# ABOUT THIS EXERCISE
Your job is to return every line of the listing holding the string "Iveco".
——
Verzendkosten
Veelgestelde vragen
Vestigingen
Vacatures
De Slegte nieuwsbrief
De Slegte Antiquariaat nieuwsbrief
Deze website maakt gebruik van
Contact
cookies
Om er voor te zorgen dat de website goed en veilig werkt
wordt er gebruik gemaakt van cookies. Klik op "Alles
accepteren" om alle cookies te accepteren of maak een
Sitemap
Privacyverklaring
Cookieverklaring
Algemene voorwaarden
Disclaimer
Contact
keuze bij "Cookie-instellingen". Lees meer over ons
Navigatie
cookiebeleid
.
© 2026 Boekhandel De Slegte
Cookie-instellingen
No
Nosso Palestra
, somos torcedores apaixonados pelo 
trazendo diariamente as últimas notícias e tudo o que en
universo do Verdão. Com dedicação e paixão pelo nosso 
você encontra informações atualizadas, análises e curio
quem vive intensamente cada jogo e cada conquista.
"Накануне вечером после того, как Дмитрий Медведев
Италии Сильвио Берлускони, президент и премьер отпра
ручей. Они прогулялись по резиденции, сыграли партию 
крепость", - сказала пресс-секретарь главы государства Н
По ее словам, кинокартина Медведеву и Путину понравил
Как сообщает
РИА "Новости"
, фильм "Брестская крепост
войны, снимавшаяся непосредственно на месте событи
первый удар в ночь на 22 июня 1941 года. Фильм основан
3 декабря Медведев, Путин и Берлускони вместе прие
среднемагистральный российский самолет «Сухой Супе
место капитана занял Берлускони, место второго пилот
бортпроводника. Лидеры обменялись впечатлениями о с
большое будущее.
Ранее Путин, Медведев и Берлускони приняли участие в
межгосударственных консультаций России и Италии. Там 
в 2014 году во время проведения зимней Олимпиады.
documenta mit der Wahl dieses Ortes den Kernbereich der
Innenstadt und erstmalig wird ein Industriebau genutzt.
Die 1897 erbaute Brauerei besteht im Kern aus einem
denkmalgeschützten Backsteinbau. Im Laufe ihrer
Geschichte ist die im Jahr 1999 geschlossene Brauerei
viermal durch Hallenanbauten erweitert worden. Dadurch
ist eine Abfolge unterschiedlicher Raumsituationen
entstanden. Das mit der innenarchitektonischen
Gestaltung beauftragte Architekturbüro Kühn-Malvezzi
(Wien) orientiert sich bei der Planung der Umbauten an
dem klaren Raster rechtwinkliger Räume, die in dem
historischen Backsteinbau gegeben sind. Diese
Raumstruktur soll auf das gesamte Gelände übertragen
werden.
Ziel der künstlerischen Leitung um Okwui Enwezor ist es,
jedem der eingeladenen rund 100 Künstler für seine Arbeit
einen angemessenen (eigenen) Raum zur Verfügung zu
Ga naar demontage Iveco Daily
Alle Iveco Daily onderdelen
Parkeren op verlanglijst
——
# ANSWER BOX
Ga naar demontage Iveco Daily
Alle Iveco Daily onderdelen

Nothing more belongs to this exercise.